To filter the list of returned pages, you can build yourself a quick plugin with a filter callback which you can use in your templates:

<?php
/** Plugin Name: WPSE (#165677) Whitelist pages Callback */
function wpse165677_whitelist_pages( $pages, $arguments )
{
    if ( empty( $pages ) )
        return $pages;

    // Remove instantly
    remove_filter( current_filter(), __FUNCTION__, 10 );

    // whitelist: loop through pages and build your return array of allowed pages

    return $pages;
}

Then, in your template:

add_filter( 'get_pages', 'wpse165677_whitelist_pages', 10, 2 );
wp_list_pages( [
    // your arguments
] );

This queries some unnecessary pages, but it’s a quick solution and might not hurt performance unless you have hundreds of pages.

Ignore not-whitelisted pages in the MarkUp

Simply build a custom walker that only builds subpage MarkUp for your whitelisted pages.

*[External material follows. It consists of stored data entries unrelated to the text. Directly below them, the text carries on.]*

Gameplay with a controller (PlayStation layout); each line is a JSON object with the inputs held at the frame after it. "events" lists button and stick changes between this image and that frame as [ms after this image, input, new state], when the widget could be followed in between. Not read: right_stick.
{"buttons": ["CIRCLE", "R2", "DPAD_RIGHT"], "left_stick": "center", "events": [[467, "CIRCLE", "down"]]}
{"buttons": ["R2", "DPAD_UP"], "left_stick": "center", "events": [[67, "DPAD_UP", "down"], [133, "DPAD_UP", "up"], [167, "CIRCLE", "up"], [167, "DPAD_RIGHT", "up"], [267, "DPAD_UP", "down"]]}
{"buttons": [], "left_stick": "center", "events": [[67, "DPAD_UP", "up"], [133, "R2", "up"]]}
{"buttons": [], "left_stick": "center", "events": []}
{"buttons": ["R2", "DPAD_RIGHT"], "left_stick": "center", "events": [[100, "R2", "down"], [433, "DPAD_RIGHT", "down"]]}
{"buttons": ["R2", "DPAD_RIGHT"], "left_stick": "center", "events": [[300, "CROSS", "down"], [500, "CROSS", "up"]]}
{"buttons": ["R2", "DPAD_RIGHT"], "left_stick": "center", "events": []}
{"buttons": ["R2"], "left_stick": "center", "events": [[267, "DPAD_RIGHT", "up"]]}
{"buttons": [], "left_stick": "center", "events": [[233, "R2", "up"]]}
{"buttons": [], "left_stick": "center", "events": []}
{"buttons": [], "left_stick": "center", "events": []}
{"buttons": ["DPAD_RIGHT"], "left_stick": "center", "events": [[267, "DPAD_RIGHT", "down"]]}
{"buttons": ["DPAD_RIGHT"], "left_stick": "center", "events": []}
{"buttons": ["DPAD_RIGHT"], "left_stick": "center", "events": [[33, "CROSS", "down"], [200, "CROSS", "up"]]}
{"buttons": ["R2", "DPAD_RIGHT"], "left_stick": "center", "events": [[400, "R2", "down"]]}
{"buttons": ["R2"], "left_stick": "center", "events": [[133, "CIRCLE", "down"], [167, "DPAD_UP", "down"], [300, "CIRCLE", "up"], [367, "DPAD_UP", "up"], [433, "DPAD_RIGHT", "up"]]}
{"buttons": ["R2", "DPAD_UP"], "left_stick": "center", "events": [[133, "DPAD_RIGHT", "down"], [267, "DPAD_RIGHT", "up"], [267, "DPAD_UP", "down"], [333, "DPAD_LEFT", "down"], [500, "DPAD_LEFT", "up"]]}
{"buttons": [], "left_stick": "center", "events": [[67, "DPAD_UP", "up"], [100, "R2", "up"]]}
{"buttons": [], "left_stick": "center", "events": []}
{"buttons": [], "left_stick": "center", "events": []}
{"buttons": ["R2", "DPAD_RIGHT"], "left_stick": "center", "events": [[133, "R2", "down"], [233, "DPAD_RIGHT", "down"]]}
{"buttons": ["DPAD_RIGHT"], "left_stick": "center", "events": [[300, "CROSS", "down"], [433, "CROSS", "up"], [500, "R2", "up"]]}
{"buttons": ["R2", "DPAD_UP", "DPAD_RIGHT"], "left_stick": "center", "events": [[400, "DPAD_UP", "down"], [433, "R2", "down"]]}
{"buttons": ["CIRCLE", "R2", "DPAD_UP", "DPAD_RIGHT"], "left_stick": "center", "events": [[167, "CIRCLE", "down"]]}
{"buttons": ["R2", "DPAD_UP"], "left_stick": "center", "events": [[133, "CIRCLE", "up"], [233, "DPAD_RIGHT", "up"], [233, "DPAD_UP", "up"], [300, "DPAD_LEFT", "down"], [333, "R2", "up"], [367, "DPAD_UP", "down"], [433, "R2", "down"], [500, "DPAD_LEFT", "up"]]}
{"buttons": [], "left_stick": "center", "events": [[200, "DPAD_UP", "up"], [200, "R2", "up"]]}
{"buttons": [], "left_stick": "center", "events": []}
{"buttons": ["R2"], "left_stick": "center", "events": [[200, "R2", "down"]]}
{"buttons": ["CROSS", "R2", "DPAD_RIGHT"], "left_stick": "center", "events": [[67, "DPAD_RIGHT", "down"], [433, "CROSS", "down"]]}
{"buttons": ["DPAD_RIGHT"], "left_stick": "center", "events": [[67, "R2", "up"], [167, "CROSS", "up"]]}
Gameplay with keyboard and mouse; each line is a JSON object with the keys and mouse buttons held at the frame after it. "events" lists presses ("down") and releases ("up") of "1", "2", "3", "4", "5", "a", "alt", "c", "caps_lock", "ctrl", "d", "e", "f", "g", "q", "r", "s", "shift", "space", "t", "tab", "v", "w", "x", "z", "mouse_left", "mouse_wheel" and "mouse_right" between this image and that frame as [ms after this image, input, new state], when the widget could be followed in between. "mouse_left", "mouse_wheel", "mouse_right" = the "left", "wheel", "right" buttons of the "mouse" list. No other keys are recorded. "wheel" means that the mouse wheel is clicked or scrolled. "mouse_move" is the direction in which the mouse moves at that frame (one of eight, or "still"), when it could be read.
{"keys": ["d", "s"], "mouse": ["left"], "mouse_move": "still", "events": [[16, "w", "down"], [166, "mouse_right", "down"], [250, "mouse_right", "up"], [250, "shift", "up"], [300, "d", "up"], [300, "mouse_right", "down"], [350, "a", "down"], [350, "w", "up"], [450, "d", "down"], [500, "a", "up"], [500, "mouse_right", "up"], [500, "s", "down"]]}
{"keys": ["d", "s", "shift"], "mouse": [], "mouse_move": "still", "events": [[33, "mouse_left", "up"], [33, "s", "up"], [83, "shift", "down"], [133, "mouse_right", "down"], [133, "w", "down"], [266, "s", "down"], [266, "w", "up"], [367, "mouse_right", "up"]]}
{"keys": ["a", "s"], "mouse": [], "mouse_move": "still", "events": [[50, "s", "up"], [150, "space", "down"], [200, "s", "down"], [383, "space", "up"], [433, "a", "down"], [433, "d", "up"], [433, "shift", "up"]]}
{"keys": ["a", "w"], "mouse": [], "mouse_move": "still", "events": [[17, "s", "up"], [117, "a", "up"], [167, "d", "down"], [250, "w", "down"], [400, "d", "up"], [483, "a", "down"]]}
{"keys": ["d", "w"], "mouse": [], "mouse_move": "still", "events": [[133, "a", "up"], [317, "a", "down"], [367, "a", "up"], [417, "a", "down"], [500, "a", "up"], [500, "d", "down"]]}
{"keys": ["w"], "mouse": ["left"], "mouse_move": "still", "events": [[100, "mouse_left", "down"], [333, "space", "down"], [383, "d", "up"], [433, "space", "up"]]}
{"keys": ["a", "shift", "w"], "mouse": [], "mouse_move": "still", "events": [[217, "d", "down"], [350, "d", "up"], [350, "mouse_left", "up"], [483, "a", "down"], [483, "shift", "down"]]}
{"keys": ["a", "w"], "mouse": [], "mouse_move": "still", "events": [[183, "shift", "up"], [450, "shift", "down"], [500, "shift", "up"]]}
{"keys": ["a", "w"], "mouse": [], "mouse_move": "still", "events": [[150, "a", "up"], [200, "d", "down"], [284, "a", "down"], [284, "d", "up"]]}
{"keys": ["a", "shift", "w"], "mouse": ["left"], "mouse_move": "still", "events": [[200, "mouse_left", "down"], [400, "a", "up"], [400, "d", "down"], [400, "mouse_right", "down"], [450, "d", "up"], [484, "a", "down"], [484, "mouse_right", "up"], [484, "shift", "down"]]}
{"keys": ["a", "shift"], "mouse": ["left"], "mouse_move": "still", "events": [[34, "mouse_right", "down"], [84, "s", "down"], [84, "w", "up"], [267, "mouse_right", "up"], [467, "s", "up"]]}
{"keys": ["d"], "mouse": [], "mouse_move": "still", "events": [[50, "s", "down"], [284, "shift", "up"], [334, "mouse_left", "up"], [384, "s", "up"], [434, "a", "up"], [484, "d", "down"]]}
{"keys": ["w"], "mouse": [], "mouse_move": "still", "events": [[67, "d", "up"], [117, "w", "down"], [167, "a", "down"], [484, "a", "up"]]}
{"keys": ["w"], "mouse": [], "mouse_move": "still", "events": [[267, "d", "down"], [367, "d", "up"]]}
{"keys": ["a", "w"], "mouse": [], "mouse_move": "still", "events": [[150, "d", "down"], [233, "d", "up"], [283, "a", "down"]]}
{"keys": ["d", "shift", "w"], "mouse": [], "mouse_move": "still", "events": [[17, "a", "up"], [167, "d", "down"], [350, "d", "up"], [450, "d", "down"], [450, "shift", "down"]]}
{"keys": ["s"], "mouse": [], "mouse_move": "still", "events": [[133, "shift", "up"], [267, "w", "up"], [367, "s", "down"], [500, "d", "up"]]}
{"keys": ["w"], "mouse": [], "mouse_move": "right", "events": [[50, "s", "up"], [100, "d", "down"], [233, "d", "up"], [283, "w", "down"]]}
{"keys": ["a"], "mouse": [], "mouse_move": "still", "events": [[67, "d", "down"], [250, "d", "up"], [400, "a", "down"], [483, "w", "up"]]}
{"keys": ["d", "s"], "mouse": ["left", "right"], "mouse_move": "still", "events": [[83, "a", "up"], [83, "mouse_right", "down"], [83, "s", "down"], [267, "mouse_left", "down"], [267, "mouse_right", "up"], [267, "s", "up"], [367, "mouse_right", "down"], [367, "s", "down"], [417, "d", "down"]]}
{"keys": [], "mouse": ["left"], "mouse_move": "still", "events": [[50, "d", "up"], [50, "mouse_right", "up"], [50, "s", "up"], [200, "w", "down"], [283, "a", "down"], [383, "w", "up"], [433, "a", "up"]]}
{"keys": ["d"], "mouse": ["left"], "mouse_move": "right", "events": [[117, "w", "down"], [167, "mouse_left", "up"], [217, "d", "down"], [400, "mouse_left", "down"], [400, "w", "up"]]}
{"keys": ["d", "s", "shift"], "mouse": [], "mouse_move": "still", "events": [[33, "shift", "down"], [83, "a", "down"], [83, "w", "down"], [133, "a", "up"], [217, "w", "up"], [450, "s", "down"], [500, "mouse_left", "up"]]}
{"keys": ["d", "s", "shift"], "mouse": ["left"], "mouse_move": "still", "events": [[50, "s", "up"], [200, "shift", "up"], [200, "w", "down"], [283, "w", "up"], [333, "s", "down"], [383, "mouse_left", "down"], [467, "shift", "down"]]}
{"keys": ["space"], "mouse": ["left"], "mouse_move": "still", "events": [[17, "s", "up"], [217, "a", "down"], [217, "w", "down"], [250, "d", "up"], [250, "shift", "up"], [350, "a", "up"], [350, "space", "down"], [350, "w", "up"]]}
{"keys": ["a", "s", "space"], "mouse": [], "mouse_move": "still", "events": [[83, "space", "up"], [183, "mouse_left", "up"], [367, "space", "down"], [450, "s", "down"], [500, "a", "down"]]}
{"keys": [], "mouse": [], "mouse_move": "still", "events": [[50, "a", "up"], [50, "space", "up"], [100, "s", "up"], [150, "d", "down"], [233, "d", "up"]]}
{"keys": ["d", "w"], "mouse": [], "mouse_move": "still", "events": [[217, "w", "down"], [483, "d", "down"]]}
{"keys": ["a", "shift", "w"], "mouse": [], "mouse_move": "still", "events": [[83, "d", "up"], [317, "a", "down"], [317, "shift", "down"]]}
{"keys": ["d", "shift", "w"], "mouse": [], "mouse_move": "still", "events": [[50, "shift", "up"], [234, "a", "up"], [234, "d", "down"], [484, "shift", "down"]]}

Pre fetch and exclude pages

You could do a query for only the ID

$wpdb->prepare(
    "SELECT id 
    FROM{$wpdb->posts} 
    WHERE {$wpdb->posts}.post_type="page" 
        AND {$wpdb->posts}.id IN (%s)",
    join( ",", [ /* IDs Array */ ] ),
);

where you then simply diff that return value against all page post type returned IDs to build a blacklist. Then return that inside a callback on the wp_list_pages_excludes, which is used to fill the exclude argument. You can use wp_parse_id_list() to make it easier to build the list.

add_filter( 'wp_list_pages_excludes', function( $blacklist )
{
    // logic to build blacklist
    return $blacklist;
}

Pass along arguments

Neither in the docBlock, nor in Codex wp_list_pages() is explained that there is no filter running on that functions arguments before they get passed to get_pages(). So the include argument works on this function as well. Keep in mind that this argument can not be used together with 'child_of', 'parent', 'exclude', 'meta_key', 'meta_value', or 'hierarchical'.

Conclusion

As often, the task you are facing can get solved using a lot of different ways. What you finally use is up to you and depends on your very specific requirements.